## [What to produce]
Set down, please, exactly the lines below that run from the line with "Czy pacjent ma prawo do odszkodowania za" to the line with "Gọi điện xác nhận và giao hàng tận nơi", both lines included.

## [The data]
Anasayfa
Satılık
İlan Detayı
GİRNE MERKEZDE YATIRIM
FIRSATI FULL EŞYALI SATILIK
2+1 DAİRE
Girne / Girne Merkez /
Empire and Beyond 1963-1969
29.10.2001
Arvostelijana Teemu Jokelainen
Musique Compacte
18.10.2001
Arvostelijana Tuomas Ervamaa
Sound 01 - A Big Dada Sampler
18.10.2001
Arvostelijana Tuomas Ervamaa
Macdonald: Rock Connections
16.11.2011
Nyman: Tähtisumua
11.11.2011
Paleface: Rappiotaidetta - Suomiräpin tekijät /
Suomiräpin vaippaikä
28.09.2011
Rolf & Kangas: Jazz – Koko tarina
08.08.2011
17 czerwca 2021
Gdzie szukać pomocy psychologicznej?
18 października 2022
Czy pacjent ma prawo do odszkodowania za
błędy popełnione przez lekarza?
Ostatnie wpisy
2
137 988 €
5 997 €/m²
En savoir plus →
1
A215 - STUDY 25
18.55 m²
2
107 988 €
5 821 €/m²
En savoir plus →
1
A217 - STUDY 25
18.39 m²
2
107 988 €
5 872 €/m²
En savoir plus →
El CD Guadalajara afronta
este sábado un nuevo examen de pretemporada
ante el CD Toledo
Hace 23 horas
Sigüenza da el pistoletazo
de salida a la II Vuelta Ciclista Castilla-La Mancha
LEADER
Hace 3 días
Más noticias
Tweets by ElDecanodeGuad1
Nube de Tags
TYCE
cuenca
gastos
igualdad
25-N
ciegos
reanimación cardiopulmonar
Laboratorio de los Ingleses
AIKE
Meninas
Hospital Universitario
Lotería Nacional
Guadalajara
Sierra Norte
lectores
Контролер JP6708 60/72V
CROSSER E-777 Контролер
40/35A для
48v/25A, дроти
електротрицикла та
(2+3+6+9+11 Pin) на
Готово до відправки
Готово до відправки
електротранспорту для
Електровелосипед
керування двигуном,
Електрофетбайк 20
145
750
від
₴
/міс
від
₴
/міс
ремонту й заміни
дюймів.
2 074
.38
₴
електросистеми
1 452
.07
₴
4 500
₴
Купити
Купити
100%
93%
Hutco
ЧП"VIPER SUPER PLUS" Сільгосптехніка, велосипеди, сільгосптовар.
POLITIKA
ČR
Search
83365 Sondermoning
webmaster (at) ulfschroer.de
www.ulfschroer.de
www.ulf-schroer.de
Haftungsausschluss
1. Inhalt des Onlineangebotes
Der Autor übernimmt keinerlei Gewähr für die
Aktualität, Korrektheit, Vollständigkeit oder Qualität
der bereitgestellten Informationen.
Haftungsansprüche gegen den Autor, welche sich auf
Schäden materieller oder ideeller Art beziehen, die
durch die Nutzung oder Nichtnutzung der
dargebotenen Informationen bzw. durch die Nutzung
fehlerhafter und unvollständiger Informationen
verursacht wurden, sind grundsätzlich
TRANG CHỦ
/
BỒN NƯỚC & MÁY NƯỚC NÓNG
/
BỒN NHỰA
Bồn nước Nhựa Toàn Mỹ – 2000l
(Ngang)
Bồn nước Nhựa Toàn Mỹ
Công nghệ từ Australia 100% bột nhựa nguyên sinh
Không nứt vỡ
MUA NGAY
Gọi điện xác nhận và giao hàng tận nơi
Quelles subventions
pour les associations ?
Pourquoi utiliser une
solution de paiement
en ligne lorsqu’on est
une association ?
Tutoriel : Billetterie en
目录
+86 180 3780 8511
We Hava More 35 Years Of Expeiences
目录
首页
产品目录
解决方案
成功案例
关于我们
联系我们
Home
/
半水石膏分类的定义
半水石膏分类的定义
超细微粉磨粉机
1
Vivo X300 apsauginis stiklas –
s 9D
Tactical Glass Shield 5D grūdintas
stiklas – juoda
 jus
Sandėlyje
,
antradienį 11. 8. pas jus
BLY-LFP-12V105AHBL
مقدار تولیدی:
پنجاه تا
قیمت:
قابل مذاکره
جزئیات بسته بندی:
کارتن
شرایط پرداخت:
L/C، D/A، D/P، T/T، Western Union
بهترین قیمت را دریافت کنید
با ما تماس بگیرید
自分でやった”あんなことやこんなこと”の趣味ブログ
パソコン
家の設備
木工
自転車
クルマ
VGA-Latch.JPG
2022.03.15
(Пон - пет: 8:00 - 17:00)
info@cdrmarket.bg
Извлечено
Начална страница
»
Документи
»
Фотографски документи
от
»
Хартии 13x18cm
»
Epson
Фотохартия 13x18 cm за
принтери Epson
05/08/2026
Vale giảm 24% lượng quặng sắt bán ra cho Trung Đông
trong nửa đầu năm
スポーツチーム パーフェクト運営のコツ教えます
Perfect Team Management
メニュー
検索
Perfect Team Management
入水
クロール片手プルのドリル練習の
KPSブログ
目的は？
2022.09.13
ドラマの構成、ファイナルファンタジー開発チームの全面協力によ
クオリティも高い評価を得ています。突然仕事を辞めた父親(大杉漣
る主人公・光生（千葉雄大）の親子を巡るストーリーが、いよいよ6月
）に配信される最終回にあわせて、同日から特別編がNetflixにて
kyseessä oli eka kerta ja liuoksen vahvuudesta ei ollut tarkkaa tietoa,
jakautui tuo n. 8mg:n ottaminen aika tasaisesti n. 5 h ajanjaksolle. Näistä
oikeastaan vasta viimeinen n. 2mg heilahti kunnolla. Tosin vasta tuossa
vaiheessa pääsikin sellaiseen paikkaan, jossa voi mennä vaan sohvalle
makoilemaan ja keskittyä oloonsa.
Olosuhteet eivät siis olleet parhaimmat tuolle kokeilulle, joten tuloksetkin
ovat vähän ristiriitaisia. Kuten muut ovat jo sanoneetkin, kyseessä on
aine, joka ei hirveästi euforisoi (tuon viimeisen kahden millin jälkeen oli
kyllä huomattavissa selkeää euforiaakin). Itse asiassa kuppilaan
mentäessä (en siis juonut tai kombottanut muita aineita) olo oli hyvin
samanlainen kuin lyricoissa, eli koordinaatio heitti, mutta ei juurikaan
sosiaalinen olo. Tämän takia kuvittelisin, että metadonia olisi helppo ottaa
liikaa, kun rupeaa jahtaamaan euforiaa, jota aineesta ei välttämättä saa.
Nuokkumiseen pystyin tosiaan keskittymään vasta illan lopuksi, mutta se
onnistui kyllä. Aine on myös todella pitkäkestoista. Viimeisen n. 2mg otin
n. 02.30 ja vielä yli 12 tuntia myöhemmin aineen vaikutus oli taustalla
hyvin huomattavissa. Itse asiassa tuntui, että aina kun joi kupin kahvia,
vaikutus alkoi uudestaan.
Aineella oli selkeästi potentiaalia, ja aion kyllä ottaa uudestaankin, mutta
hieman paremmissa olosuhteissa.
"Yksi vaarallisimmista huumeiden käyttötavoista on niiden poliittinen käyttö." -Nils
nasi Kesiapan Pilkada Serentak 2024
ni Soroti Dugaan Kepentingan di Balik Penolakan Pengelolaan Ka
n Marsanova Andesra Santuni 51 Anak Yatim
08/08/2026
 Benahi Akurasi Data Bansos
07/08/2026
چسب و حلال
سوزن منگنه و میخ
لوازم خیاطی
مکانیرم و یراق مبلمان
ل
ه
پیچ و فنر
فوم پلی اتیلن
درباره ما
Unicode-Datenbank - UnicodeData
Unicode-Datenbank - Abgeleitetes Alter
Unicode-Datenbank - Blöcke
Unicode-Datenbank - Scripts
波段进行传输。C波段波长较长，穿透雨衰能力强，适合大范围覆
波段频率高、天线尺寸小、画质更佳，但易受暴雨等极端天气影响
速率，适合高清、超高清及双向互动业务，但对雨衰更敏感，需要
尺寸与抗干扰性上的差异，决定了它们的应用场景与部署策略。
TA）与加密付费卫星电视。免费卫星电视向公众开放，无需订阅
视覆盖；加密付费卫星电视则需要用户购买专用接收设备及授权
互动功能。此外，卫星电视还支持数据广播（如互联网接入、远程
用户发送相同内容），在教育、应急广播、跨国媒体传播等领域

## [Answer section]
Czy pacjent ma prawo do odszkodowania za
błędy popełnione przez lekarza?
Ostatnie wpisy
2
137 988 €
5 997 €/m²
En savoir plus →
1
A215 - STUDY 25
18.55 m²
2
107 988 €
5 821 €/m²
En savoir plus →
1
A217 - STUDY 25
18.39 m²
2
107 988 €
5 872 €/m²
En savoir plus →
El CD Guadalajara afronta
este sábado un nuevo examen de pretemporada
ante el CD Toledo
Hace 23 horas
Sigüenza da el pistoletazo
de salida a la II Vuelta Ciclista Castilla-La Mancha
LEADER
Hace 3 días
Más noticias
Tweets by ElDecanodeGuad1
Nube de Tags
TYCE
cuenca
gastos
igualdad
25-N
ciegos
reanimación cardiopulmonar
Laboratorio de los Ingleses
AIKE
Meninas
Hospital Universitario
Lotería Nacional
Guadalajara
Sierra Norte
lectores
Контролер JP6708 60/72V
CROSSER E-777 Контролер
40/35A для
48v/25A, дроти
електротрицикла та
(2+3+6+9+11 Pin) на
Готово до відправки
Готово до відправки
електротранспорту для
Електровелосипед
керування двигуном,
Електрофетбайк 20
145
750
від
₴
/міс
від
₴
/міс
ремонту й заміни
дюймів.
2 074
.38
₴
електросистеми
1 452
.07
₴
4 500
₴
Купити
Купити
100%
93%
Hutco
ЧП"VIPER SUPER PLUS" Сільгосптехніка, велосипеди, сільгосптовар.
POLITIKA
ČR
Search
83365 Sondermoning
webmaster (at) ulfschroer.de
www.ulfschroer.de
www.ulf-schroer.de
Haftungsausschluss
1. Inhalt des Onlineangebotes
Der Autor übernimmt keinerlei Gewähr für die
Aktualität, Korrektheit, Vollständigkeit oder Qualität
der bereitgestellten Informationen.
Haftungsansprüche gegen den Autor, welche sich auf
Schäden materieller oder ideeller Art beziehen, die
durch die Nutzung oder Nichtnutzung der
dargebotenen Informationen bzw. durch die Nutzung
fehlerhafter und unvollständiger Informationen
verursacht wurden, sind grundsätzlich
TRANG CHỦ
/
BỒN NƯỚC & MÁY NƯỚC NÓNG
/
BỒN NHỰA
Bồn nước Nhựa Toàn Mỹ – 2000l
(Ngang)
Bồn nước Nhựa Toàn Mỹ
Công nghệ từ Australia 100% bột nhựa nguyên sinh
Không nứt vỡ
MUA NGAY
Gọi điện xác nhận và giao hàng tận nơi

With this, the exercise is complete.